After ordering hundreds of new planes, this is the latest step in the carrier's quest to create a more modern travel experience for its passengers, the company said in a statement. (Read More: Onboard Bar, Lie-Flat Seats: American to Debut New Luxury Aircraft)
"Since placing our landmark aircraft order in July of 2011, we've been building anticipation toward a moment in time when the outside of our aircraft reflects the progress we've made to modernize our airline on the inside," said Tom Horton, American's chairman and CEO.
Fans of American's bare aluminum design should know that the polished metal look was no longer an option for the newer planes, which feature composite materials that must be painted. So silver mica paint will maintain the carrier's "silver heritage," the company said.
Airline observers offered mixed reviews for the new design.
"Can't say I love it," noted Henry Harteveldt, a travel industry analyst with Hudson Crossing.

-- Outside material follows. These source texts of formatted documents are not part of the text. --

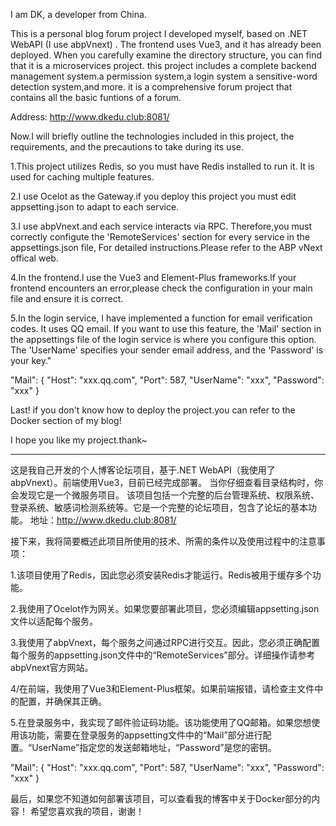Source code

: I am DK, a developer from China.

This is a personal blog forum project I developed myself, based on .NET WebAPI (I use abpVnext) . The frontend uses Vue3, and it has already been deployed.
When you carefully examine the directory structure, you can find that it is a microservices project.
this project includes a complete backend management system.a permission system,a login system a sensitive-word detection system,and more. it is a comprehensive forum project that contains all the basic funtions of a forum.

Address: http://www.dkedu.club:8081/

Now.I will briefly outline the technologies included in this project, the requirements, and the precautions to take during its use.

1.This project utilizes Redis, so you must have Redis installed to run it. It is used for caching multiple features.

2.I use Ocelot as the Gateway.if you deploy this project you must edit appsetting.json to adapt to each service.

3.I use abpVnext.and each service interacts via RPC. Therefore,you must correctly configute the 'RemoteServices' section for every service in the appsettings.json file, For detailed instructions.Please refer to the ABP vNext offical web.

4.In the frontend.l use the Vue3 and Element-Plus frameworks.lf your frontend encounters an error,please check the configuration in your main file and ensure it is correct.

5.In the login service, I have implemented a function for email verification codes. It uses QQ email. If you want to use this feature, the 'Mail' section in the appsettings file of the login service is where you configure this option. The 'UserName' specifies your sender email address, and the 'Password' is your key."

"Mail": {
  "Host": "xxx.qq.com",
  "Port": 587,
  "UserName": "xxx",
  "Password": "xxx"
}

Last! if you don't know how to deploy the project.you can refer to the Docker section of my blog!

I hope you like my project.thank~

----------------------------------------------------------------------------------------------------------------------------------------------------------------

这是我自己开发的个人博客论坛项目，基于.NET WebAPI（我使用了abpVnext）。前端使用Vue3，目前已经完成部署。 当你仔细查看目录结构时，你会发现它是一个微服务项目。 该项目包括一个完整的后台管理系统、权限系统、登录系统、敏感词检测系统等。它是一个完整的论坛项目，包含了论坛的基本功能。
地址：http://www.dkedu.club:8081/

接下来，我将简要概述此项目所使用的技术、所需的条件以及使用过程中的注意事项：

1.该项目使用了Redis，因此您必须安装Redis才能运行。Redis被用于缓存多个功能。

2.我使用了Ocelot作为网关。如果您要部署此项目，您必须编辑appsetting.json文件以适配每个服务。

3.我使用了abpVnext，每个服务之间通过RPC进行交互。因此，您必须正确配置每个服务的appsetting.json文件中的“RemoteServices”部分。详细操作请参考abpVnext官方网站。

4/在前端，我使用了Vue3和Element-Plus框架。如果前端报错，请检查主文件中的配置，并确保其正确。

5.在登录服务中，我实现了邮件验证码功能。该功能使用了QQ邮箱。如果您想使用该功能，需要在登录服务的appsetting文件中的“Mail”部分进行配置。“UserName”指定您的发送邮箱地址，“Password”是您的密钥。

"Mail": {
  "Host": "xxx.qq.com",
  "Port": 587,
  "UserName": "xxx",
  "Password": "xxx"
}

最后，如果您不知道如何部署该项目，可以查看我的博客中关于Docker部分的内容！
希望您喜欢我的项目，谢谢！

"The new livery isn't very inspired. It reminds me of a Greyhound bus. They diminished the eagle, which has been a major icon in American's identity since the 1930s. There's also nothing wrong with American's current identity. It is classic, like a Chanel suit. It is timeless."

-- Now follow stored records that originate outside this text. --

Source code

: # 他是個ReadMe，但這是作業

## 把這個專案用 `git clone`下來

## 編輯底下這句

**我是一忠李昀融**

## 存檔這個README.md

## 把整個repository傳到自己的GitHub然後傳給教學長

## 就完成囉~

Harteveldt also pointed out that the tail has 11 red and white stripes, which he found ironic since American Airlines in Chapter 11 bankruptcy.
But other observers said the new look had some nice touches.

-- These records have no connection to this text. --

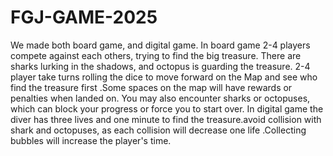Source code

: # FGJ-GAME-2025
We made both board game, and digital game.
In board game 2-4 players compete against each others, trying to find the big treasure. There are sharks lurking in the shadows, and octopus is guarding the treasure.
2-4 player take turns rolling the dice to move forward on the Map and see who find the treasure first .Some spaces on the map will have rewards or penalties when landed on. You may also encounter sharks or octopuses, which can block your progress or force you to start over.
In digital game the diver has three lives and one minute to find the treasure.avoid collision with shark and octopuses, as each collision will decrease one life .Collecting bubbles will increase the player's time.

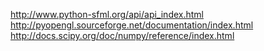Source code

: http://www.python-sfml.org/api/api_index.html
http://pyopengl.sourceforge.net/documentation/index.html
http://docs.scipy.org/doc/numpy/reference/index.html
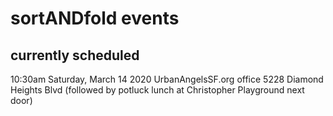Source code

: # sortANDfold events

## currently scheduled

10:30am Saturday, March 14 2020
UrbanAngelsSF.org office
5228 Diamond Heights Blvd
(followed by potluck lunch at Christopher Playground next door)


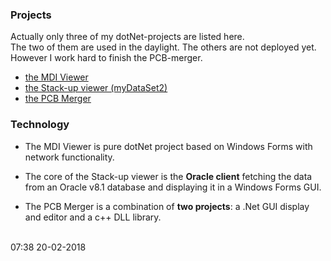 ### Projects
Actually only three of my dotNet-projects are listed here. </br>
The two of them are used in the daylight. The others are not deployed yet. </br>
However I work hard to finish the PCB-merger.

- [the MDI Viewer](https://github.com/pszyjaciel/Projects/tree/master/myMDI2)
- [the Stack-up viewer (myDataSet2)](https://github.com/pszyjaciel/Projects/tree/master/myDataSet2)
- [the PCB Merger](https://github.com/pszyjaciel/Projects/tree/master/csForm2i)

### Technology
- The MDI Viewer is pure dotNet project based on Windows Forms 
with network functionality. </br>

- The core of the Stack-up viewer is the <b>Oracle client</b> fetching the data from 
an Oracle v8.1 database and displaying it in a Windows Forms GUI. </br>

- The PCB Merger is a combination of <b>two projects</b>: a .Net GUI display and editor
and a c++ DLL library. </br></br>


07:38 20-02-2018



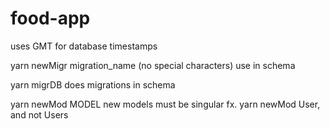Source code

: # food-app

uses GMT for database timestamps

yarn newMigr migration_name (no special characters)
use in schema

yarn migrDB does migrations in schema

yarn newMod MODEL new models must be singular fx. yarn newMod User, and not Users
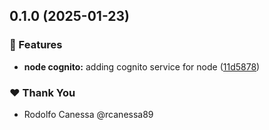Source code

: ## 0.1.0 (2025-01-23)

### 🚀 Features

- **node cognito:** adding cognito service for node ([11d5878](https://github.com/rcanessa89/my-shared/commit/11d5878))

### ❤️ Thank You

- Rodolfo Canessa @rcanessa89
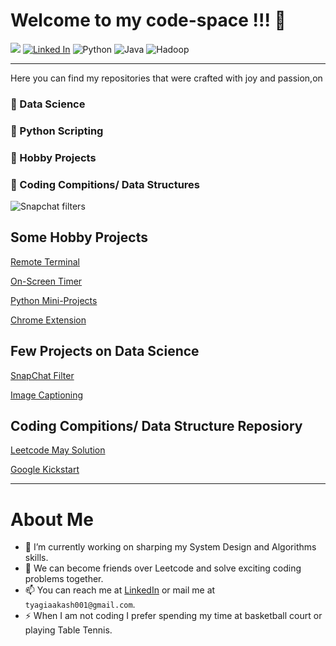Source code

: 
<!--
**Akashtyagi08/Akashtyagi08** is a ✨ _special_ ✨ repository because its `README.md` (this file) appears on your GitHub profile.

Here are some ideas to get you started:

- 🔭 I’m currently working on ...
- 🌱 I’m currently learning ...
- 👯 I’m looking to collaborate on ...
- 🤔 I’m looking for help with ...
- 💬 Ask me about ...
- 📫 How to reach me: ...
- 😄 Pronouns: ...
- ⚡ Fun fact: ...
-->

# Welcome to my code-space !!! 👋

![](https://komarev.com/ghpvc/?username=Akashtyagi08&style=flat-square) 
[![Linked In](https://img.shields.io/badge/LinkedIn-AkashTyagi-<BLUE>.svg)](https://www.linkedin.com/in/akash-tyagi-08/)
![Python](https://img.shields.io/badge/Python-⚡-BLUE.svg)
![Java](https://img.shields.io/badge/Java-⚡-<BLUE>.svg)
![Hadoop](https://img.shields.io/badge/Hadoop-⚡-BLUE.svg)

------------------------------------------------------

Here you can find my repositories that were crafted with joy and passion,on 

<h3>🔭 Data Science </h3>

<h3> 🔭 Python Scripting </h3>

<h3> 🔭 Hobby Projects </h3>

<h3> 🔭 Coding Compitions/ Data Structures </h3>



 ![Snapchat filters](https://github.com/Akashtyagi08/SnapchatFilter/blob/master/results/output.gif)
 

## Some Hobby Projects
[Remote Terminal](https://github.com/Akashtyagi08/RTerminal)

[On-Screen Timer](https://github.com/Akashtyagi08/Python-MiniProjects/tree/master/Timer)

[Python Mini-Projects](https://github.com/Akashtyagi08/Python-MiniProjects)

[Chrome Extension](https://github.com/Akashtyagi08/ChromeExtension)


## Few Projects on Data Science

[SnapChat Filter](https://github.com/Akashtyagi08/SnapchatFilter) </h3>

[Image Captioning](https://github.com/Akashtyagi08/Pretrained-im2txt-single_instance)



## Coding Compitions/ Data Structure Reposiory

[Leetcode May Solution](https://github.com/Akashtyagi08/Leetcode-May-Challenge)

[Google Kickstart](https://github.com/Akashtyagi08/GoogleKickstart-Solutions)

-----------------------------------------------------
# About Me
- 🔭 I’m currently working on sharping my System Design and Algorithms skills.
- 👯 We can become friends over Leetcode and solve exciting coding problems together.
- 📫 You can reach me at [LinkedIn](https://www.linkedin.com/in/akash-tyagi-08/) or mail me at `tyagiaakash001@gmail.com`.
- ⚡ When I am not coding I prefer spending my time at basketball court or playing Table Tennis.
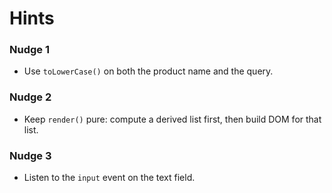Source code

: # Hints

### Nudge 1

- Use `toLowerCase()` on both the product name and the query.

### Nudge 2

- Keep `render()` pure: compute a derived list first, then build DOM for that list.

### Nudge 3

- Listen to the `input` event on the text field.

"I think it's going to grow on people," said Robert W. Mann Jr., an airline industry analyst who worked for American in the 1970s and '80s.
"It's something to build on. They're trying to build a future for the airline, for the brand, and I think this is a good platform for it."
David Parker Brown, editor and founder of AirlineReporter.com, was also a fan.
"I felt that American's old livery was getting a little aged," Brown said. "For aviation fans who follow the airline business, it's very common that a big change like this is not very well received. But with additional time, more people come around."
The big question now is: does the new look even matter? American Airlines has endured months of negative headlines and passenger frustration over issues that have included tensions with its pilot union, flight delays and rows of seats coming loose on flights. (Read More: More Loose American Airlines Seats Found)
The new look isn't a solution to any of American's problems, Harteveldt said. Moreover, he was puzzled that the carrier would unveil a new livery ahead of a possible merger with US Airways.
"I think American should have simply maintained the existing identity until the airline status regarding the merger is determined and then made sure that American's new leadership is on board with this. Because what happens if there's a new leader who says, I don't like this?" Harteveldt said.
He also found it insensitive of American to make the announcement within hours of the Federal Aviation Administration grounding all Boeing 787 planes operated by U.S. carriers. (Read More: Praised, but Fire Prone, Battery Fails Test in 787)
Harteveldt praised the carrier for improving its international business class product and making other upgrades, but said the new look will not boost the image of American among fliers.
"What will make a difference to the traveling public will be the airline's on time performance, the customer service that they receive, the quality of the passenger experience," he said. "This isn't going to change the fact that legroom is tight."